··· Document excerpt

Patchwork kvm segfaulting

login
register
mail settings
Submitter Paolo Bonzini
Date Feb. 11, 2013, 2:42 p.m.
Message ID <51190352.2030708@redhat.com>
Download mbox | patch
Permalink /patch/219615/
State New
Headers show

Comments

Paolo Bonzini - Feb. 11, 2013, 2:42 p.m.
Il 11/02/2013 15:18, Stefan Priebe - Profihost AG ha scritto:
>> > Some trace that a request was actually cancelled, but I think I
>> > believe
> Ah but that must be in guest not on host right? How to grab that from
> client when it is crashing?

Serial console could have something like "sda: aborting command".  It is actually interesting to see what is causing commands to be aborted (typically a timeout, but what causes the timeout? :).

>> > that.  This seems to be the same issue as commits
>> > 1bd075f29ea6d11853475c7c42734595720c3ac6 (iSCSI) and
>> > 473c7f0255920bcaf37411990a3725898772817f (rbd), where the "cancelled"
>> > callback is called before the "complete" callback.
> If there is the same code in virtio-scsi it might be.

No, virtio-scsi is relying on the backends (including scsi-disk)
doing it correctly.  The RBD code looks okay, so it's still my
fault :) but not virtio-scsi's.

I think this happens when a request is split into multiple parts,
and one of them is canceled.  Then the next part is fired, but
virtio-scsi's cancellation callbacks have fired already.

You can test this patch:


Paolo
Stefan Priebe - Profihost AG - Feb. 12, 2013, 1:46 p.m.
Hi,

thanks - i applied the patch to the latest master. I hope that this will
solve my issue. Will this one get integrated in 1.4 final?

······
··· Collected material

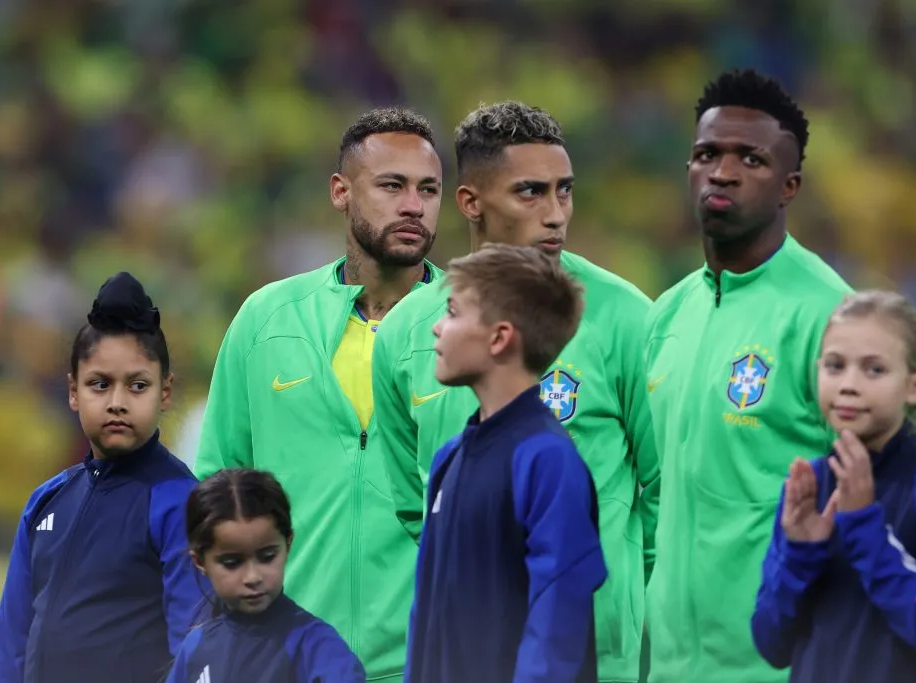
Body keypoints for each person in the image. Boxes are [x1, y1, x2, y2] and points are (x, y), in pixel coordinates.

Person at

······

Questions
1: In the kvm patch thread, what does Paolo Bonzini say typically causes commands to be aborted?
2: Transcribe the portion of the kvm patch thread starting with "Message ID <51190352.2030708@redhat.com>" and going on through "- Feb. 11, 2013, 2:42 p.m.".

Responses in order
1: A timeout.

2:
Message ID <51190352.2030708@redhat.com>
Download mbox | patch
Permalink /patch/219615/
State New
Headers show

Comments

Paolo Bonzini - Feb. 11, 2013, 2:42 p.m.